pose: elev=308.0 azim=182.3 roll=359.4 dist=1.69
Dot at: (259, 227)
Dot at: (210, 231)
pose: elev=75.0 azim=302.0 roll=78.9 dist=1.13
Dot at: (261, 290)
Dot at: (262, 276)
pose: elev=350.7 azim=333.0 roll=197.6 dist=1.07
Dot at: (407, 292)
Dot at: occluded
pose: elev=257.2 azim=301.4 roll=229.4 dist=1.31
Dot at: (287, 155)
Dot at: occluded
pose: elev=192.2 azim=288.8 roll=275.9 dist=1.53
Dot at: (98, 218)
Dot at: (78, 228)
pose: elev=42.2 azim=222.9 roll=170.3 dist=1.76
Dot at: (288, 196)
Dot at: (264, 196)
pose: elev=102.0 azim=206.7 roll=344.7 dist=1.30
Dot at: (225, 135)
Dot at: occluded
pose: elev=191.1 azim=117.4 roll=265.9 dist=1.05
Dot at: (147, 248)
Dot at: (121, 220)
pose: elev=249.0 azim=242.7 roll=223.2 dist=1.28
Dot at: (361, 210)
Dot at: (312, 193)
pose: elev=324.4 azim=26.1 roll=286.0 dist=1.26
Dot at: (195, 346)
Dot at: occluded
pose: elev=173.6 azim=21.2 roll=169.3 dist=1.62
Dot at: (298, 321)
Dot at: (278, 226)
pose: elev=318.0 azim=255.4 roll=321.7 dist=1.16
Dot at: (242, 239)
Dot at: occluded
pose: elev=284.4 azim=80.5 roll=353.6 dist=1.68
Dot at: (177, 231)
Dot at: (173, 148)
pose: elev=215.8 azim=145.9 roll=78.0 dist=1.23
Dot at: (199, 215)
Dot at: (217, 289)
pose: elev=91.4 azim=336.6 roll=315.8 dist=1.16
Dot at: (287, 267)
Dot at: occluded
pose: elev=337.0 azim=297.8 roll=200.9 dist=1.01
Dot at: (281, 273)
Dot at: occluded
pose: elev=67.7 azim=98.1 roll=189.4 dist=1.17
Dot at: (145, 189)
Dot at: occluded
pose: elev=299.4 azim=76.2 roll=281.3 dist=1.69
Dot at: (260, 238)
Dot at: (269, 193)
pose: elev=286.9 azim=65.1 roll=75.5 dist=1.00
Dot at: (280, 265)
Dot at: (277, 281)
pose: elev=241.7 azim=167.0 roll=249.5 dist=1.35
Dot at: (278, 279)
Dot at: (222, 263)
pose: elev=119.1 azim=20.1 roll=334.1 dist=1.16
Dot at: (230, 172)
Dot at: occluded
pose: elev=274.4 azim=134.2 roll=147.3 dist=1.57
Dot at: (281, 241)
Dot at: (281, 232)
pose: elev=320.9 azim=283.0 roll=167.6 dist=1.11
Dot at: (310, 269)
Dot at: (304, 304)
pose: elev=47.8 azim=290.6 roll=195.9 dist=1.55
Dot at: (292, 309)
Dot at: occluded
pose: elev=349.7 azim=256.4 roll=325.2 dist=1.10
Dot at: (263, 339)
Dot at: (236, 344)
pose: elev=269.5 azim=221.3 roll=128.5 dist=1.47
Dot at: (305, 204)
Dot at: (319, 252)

○ ○ ○ ○ ○

* [Aim of the exercise] Rewrite the records above, changing every "pose" to "camera" and leaving everything else as it is.

* [Solution for this task]
camera: elev=308.0 azim=182.3 roll=359.4 dist=1.69
Dot at: (259, 227)
Dot at: (210, 231)
camera: elev=75.0 azim=302.0 roll=78.9 dist=1.13
Dot at: (261, 290)
Dot at: (262, 276)
camera: elev=350.7 azim=333.0 roll=197.6 dist=1.07
Dot at: (407, 292)
Dot at: occluded
camera: elev=257.2 azim=301.4 roll=229.4 dist=1.31
Dot at: (287, 155)
Dot at: occluded
camera: elev=192.2 azim=288.8 roll=275.9 dist=1.53
Dot at: (98, 218)
Dot at: (78, 228)
camera: elev=42.2 azim=222.9 roll=170.3 dist=1.76
Dot at: (288, 196)
Dot at: (264, 196)
camera: elev=102.0 azim=206.7 roll=344.7 dist=1.30
Dot at: (225, 135)
Dot at: occluded
camera: elev=191.1 azim=117.4 roll=265.9 dist=1.05
Dot at: (147, 248)
Dot at: (121, 220)
camera: elev=249.0 azim=242.7 roll=223.2 dist=1.28
Dot at: (361, 210)
Dot at: (312, 193)
camera: elev=324.4 azim=26.1 roll=286.0 dist=1.26
Dot at: (195, 346)
Dot at: occluded
camera: elev=173.6 azim=21.2 roll=169.3 dist=1.62
Dot at: (298, 321)
Dot at: (278, 226)
camera: elev=318.0 azim=255.4 roll=321.7 dist=1.16
Dot at: (242, 239)
Dot at: occluded
camera: elev=284.4 azim=80.5 roll=353.6 dist=1.68
Dot at: (177, 231)
Dot at: (173, 148)
camera: elev=215.8 azim=145.9 roll=78.0 dist=1.23
Dot at: (199, 215)
Dot at: (217, 289)
camera: elev=91.4 azim=336.6 roll=315.8 dist=1.16
Dot at: (287, 267)
Dot at: occluded
camera: elev=337.0 azim=297.8 roll=200.9 dist=1.01
Dot at: (281, 273)
Dot at: occluded
camera: elev=67.7 azim=98.1 roll=189.4 dist=1.17
Dot at: (145, 189)
Dot at: occluded
camera: elev=299.4 azim=76.2 roll=281.3 dist=1.69
Dot at: (260, 238)
Dot at: (269, 193)
camera: elev=286.9 azim=65.1 roll=75.5 dist=1.00
Dot at: (280, 265)
Dot at: (277, 281)
camera: elev=241.7 azim=167.0 roll=249.5 dist=1.35
Dot at: (278, 279)
Dot at: (222, 263)
camera: elev=119.1 azim=20.1 roll=334.1 dist=1.16
Dot at: (230, 172)
Dot at: occluded
camera: elev=274.4 azim=134.2 roll=147.3 dist=1.57
Dot at: (281, 241)
Dot at: (281, 232)
camera: elev=320.9 azim=283.0 roll=167.6 dist=1.11
Dot at: (310, 269)
Dot at: (304, 304)
camera: elev=47.8 azim=290.6 roll=195.9 dist=1.55
Dot at: (292, 309)
Dot at: occluded
camera: elev=349.7 azim=256.4 roll=325.2 dist=1.10
Dot at: (263, 339)
Dot at: (236, 344)
camera: elev=269.5 azim=221.3 roll=128.5 dist=1.47
Dot at: (305, 204)
Dot at: (319, 252)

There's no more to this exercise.